None of that is caused solely by token inefficiency. Hardware choice, grid carbon intensity, and cooling infrastructure all matter more. But token efficiency is the one lever your website controls directly.

Agentic workflows multiply the effect

A single agent research task doesn't hit one page. It hits 10, 20, sometimes more. For each page, it fetches content, extracts signal, and potentially follows links to additional pages. The wasted tokens aren't static. They compound across the task.

Our audit crawler visits up to 10 pages per site. When a site serves HTML to markdown requests, we're processing roughly 10x more tokens than a site that implements content negotiation correctly. That difference is visible in our own infrastructure costs, but the same math applies to every agent that visits those sites across the open web.

At scale, the aggregate effect is real. The agent ecosystem (Claude, ChatGPT browsing, Perplexity, custom research agents) processes billions of page fetches. If those pages are serving 50x more tokens than necessary, the embedded energy cost is proportionally higher.

Warning

This isn't hypothetical. ChatGPT had over 400 million weekly active users as of early 2025. If even a fraction of those sessions involve web browsing, and the pages visited serve HTML instead of Markdown, the aggregate token waste is enormous.

Efficiency and sustainability are the same argument

There's a tendency to frame this as a cost and performance conversation: fewer tokens, faster responses, lower API bills.
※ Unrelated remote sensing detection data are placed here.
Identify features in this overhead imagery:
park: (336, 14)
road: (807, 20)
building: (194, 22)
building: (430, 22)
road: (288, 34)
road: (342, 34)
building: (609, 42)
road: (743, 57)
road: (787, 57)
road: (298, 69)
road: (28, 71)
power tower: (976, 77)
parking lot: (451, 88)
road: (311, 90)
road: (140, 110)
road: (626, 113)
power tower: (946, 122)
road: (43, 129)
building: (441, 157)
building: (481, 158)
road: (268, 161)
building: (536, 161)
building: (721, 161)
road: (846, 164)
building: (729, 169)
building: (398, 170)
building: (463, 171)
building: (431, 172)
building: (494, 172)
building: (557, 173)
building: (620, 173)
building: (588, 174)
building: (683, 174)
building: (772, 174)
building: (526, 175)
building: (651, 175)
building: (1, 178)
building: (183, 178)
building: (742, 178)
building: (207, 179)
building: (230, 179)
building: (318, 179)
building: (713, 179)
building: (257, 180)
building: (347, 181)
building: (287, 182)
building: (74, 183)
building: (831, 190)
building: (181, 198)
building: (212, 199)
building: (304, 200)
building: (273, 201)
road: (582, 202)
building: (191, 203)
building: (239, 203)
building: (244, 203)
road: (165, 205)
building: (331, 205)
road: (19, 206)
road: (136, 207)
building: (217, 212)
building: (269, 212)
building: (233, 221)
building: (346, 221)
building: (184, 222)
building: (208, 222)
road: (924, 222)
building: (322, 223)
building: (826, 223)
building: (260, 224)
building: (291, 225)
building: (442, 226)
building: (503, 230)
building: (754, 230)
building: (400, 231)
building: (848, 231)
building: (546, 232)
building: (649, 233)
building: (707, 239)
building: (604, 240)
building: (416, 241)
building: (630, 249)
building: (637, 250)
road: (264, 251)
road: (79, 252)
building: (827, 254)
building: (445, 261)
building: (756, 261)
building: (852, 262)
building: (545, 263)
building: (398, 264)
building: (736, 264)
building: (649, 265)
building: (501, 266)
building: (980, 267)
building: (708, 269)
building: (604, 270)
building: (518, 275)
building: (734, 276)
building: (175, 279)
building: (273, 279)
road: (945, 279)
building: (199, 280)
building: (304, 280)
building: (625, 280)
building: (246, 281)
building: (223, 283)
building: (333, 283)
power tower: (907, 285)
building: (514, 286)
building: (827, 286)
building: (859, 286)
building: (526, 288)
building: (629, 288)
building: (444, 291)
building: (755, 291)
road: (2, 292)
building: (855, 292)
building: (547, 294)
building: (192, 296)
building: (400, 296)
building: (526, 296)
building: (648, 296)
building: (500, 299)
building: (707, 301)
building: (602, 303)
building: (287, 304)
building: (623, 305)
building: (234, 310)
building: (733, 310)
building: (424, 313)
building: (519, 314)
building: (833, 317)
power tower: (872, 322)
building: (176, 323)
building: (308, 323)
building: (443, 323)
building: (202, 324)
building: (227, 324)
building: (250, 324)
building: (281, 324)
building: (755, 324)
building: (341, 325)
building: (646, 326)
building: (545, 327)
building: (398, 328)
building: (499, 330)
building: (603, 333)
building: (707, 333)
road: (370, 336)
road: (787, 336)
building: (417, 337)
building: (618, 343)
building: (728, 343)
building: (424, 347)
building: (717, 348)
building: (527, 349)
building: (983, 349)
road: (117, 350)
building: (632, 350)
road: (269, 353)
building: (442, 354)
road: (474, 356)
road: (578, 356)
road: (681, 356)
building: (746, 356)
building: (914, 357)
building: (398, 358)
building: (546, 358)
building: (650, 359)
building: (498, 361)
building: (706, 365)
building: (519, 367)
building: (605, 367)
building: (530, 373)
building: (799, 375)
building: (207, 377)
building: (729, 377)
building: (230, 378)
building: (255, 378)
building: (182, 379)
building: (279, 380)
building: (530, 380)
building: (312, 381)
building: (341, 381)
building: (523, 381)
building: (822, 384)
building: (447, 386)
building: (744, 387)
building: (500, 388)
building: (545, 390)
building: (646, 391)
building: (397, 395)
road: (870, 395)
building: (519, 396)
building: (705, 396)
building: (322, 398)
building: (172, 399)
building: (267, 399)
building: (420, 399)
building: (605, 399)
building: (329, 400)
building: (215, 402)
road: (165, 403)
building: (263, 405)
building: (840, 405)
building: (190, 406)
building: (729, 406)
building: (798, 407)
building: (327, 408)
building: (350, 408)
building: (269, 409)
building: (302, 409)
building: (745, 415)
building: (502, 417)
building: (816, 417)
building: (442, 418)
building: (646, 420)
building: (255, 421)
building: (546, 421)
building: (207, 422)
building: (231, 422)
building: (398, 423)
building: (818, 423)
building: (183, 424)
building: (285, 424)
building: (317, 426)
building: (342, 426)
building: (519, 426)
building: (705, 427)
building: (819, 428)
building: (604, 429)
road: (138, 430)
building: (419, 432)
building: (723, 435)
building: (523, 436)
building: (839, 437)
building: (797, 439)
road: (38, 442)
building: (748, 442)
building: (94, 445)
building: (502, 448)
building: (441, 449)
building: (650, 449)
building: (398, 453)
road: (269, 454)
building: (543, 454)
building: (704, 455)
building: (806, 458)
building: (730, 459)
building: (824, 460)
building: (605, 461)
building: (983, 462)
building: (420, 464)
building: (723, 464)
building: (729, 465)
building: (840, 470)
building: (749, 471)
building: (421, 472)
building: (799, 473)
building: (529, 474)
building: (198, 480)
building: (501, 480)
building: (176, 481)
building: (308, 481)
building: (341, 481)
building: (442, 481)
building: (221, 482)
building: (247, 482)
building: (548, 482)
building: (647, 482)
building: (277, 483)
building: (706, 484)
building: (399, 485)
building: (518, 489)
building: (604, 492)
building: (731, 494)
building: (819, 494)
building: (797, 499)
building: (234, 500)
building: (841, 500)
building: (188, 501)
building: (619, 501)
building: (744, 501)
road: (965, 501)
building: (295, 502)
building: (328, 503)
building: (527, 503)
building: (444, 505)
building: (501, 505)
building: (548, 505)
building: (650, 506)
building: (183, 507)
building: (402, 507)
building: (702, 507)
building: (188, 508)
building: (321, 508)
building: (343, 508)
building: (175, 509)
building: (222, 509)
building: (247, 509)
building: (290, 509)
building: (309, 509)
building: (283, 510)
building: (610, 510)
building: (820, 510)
All of that is true. But efficiency at infrastructure scale is also an environmental argument.

The web has spent 30 years optimizing for human browsers. Lazy-loading images, minifying scripts, caching static assets: these practices exist because sending unnecessary bytes has a cost. Content negotiation for AI agents is the same principle applied to a new kind of reader.

Agents are reading the web at scale. The format you serve them determines how much compute gets spent extracting signal from your pages. Serving clean Markdown isn't just a technical best practice. It's the lower-carbon option.